For their part, both the US and Canada asserted that CRC experts should be permitted to maintain industry affiliations while serving on the committee, while the EC argued that experts should function independently of such interests. The issue went unresolved at PIC INC-8 and will likely be taken up at PIC INC-9, scheduled for 30 September-4 October 2002 in Bonn, Germany.

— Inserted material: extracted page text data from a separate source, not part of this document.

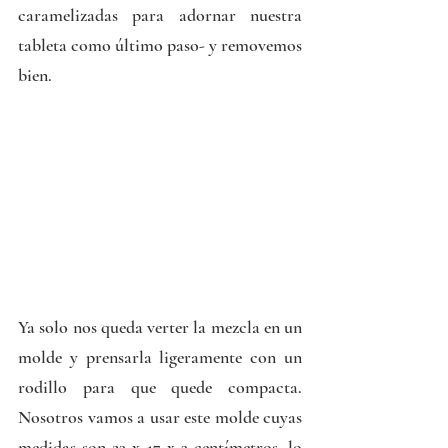
caramelizadas para adornar nuestra 
tableta como último paso- y removemos 
bien.
Ya solo nos queda verter la mezcla en un 
molde y prensarla ligeramente con un 
rodillo para que quede compacta. 
Nosotros vamos a usar este molde cuyas 
medidas son 23 x 17 x 3 centímetros, lo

While developing country participation in the PIC negotiation is quite strong, many developing country representatives felt that more could still be done to encourage their participation in the implementation of the Convention. To this end, the PIC Secretariat underscored its efforts to provide more sub-regional implementation workshops for developing countries and economies in transition. However, funding for such workshops and technical and infrastructural capacity building remains limited. According to some observers, funding for such activities is minimal since development assistance so strongly emphasises the objective of poverty reduction while the economic benefits of a strong PIC remain relatively obscure and difficult to ascertain.
Considerable discussion was also given to PIC’s relationship with the UNEP international environmental governance process, a process many feel will strengthen global environmental governance by integrating similar MEAs in the so-called chemicals cluster, notably the Stockholm (persistent organic pollutants) and Basel (hazardous wastes) Conventions. Talk of integrating the MEAs is topical as international environmental governance receives increasing attention in the lead-up to both the WTO Ministerial scheduled for November and the World Summit on Sustainable Development (WSSD) scheduled to take place in Johannesburg, South Africa in September 2002.
Thus far, of the 73 countries and regional economic integration organisations that have signed the Rotterdam Convention, 16 have ratified it. The Convention requires 50 ratifications before becoming a legally binding body of law. While it is the ambitious hope of many optimists to have the Rotterdam Convention fully ratified by the WSSD, several observers close to the process are of the view that its full ratification will likely not happen for least another two years.
"Report of the Eighth Session of the INC for an International Legal Binding Instrument for the Application of the Prior Informed Consent Procedure for Certain Hazardous Chemicals and Pesticides in International Trade: 8-12 October 2001," EARTH NEGOTIATIONS BULLETIN, 15 October 2001; ICTSD Internal Files.